Publication: Monitor Volume: 3 Issue: 183

Russian first deputy prime minister Anatoly Chubais has taken the politically risky step of defending Alfred Kokh, former deputy premier and head of the State Privatization Committee who is presently under investigation in a bribery case. The two men are old colleagues and friends. President Boris Yeltsin dismissed Kokh in August, making him the scapegoat for several controversial privatization auctions during the summer and accusing him of being "partial" toward Oneksimbank, Russia’s largest commercial bank and one that beat out rival banks to win the deals. Since then, allegations have surfaced that Kokh took a $100,000 advance for an as yet unwritten book from an obscure Swiss publisher believed to have links to Oneksimbank. Earlier this week, the Moscow’s procuracy announced an investigation to determine whether the book deal was really a bribe. The prosecutor’s office said the fee was well above the income a publisher could expect from the publication of a scholarly study, and that Kokh signed the book deal with the help of Dmitry Ushakov, deputy head of Oneksimbank. Kokh has revealed that he spent some of the money on a summer holiday in France with Oneksim chairman, Vladimir Potanin. (AP, October 1)

Chubais defended Kokh yesterday, calling him "a man of integrity" and saying the investigation was based on "a pack of lavishly-funded lies" specially commissioned by newspapers owned by Oneksimbank’s rivals. "I have known Kokh for ten years and I know he is an honest man," Chubais told journalists yesterday. Chubais said that, before the start of the summer auctions, he warned interested bankers that none of them would have an easy time during tenders. In reply, he said, he received threats of media attacks and warnings that "criminal proceedings will be mounted against you and your friends." (Itar-Tass, October 1)

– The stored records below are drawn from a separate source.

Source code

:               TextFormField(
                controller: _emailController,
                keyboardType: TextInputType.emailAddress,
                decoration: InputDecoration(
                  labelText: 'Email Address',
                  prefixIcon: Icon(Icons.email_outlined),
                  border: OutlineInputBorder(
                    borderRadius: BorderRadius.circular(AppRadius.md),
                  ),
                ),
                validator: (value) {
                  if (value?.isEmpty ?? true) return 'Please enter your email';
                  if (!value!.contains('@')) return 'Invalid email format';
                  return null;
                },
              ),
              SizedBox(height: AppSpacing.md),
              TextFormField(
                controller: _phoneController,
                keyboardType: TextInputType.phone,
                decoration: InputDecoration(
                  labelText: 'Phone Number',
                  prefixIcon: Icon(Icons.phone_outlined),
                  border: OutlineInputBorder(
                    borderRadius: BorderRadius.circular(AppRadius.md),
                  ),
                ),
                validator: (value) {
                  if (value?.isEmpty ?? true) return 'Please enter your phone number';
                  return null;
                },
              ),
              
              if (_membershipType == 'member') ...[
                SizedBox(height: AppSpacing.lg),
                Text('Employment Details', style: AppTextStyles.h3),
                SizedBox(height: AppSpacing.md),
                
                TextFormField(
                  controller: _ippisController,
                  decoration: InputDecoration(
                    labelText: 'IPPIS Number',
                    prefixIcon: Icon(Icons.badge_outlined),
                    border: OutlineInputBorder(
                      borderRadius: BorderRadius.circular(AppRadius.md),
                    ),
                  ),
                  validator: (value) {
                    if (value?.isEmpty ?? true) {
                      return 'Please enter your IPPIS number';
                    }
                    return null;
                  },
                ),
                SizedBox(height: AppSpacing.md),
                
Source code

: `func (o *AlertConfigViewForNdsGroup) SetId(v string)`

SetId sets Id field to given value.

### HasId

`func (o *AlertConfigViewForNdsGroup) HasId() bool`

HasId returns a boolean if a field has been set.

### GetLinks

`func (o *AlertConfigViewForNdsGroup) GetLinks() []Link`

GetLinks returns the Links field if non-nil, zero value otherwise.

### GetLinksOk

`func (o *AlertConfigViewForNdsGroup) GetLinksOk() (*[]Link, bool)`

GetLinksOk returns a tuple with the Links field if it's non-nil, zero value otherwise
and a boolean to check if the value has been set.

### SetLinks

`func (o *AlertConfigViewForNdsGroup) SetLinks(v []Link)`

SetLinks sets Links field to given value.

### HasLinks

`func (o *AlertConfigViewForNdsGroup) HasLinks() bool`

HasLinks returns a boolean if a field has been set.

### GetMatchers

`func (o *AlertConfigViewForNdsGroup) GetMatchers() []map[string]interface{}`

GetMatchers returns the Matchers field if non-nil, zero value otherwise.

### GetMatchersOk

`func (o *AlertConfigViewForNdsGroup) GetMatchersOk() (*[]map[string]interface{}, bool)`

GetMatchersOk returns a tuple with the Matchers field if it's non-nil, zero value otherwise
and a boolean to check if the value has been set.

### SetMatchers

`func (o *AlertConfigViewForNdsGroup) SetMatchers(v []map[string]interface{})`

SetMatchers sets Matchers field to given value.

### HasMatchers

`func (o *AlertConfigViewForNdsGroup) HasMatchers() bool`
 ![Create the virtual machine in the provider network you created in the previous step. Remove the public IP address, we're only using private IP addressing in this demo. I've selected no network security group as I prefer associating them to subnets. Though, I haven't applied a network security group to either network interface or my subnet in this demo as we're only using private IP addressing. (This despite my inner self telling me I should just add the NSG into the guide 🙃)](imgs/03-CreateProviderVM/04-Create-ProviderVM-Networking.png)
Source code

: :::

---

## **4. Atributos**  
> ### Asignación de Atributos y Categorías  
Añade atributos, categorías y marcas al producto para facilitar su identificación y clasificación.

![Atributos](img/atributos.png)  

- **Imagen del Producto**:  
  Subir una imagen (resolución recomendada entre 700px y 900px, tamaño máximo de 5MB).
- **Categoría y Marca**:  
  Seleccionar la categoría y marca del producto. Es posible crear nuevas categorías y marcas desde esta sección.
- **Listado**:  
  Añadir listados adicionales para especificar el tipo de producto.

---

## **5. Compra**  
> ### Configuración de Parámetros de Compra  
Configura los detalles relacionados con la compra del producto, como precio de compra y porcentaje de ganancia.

Public opinion is convinced that the summer’s privatization auctions were fraudulent and Chubais’s defense of his former colleague is unlikely to do either man much good. But, while Yeltsin made Kokh the scapegoat for the summer’s scandals, he has signaled continuing support for the privatization process this week by promoting the government agency Kokh used to head from a state committee to a ministry. The move has little practical but much symbolic importance.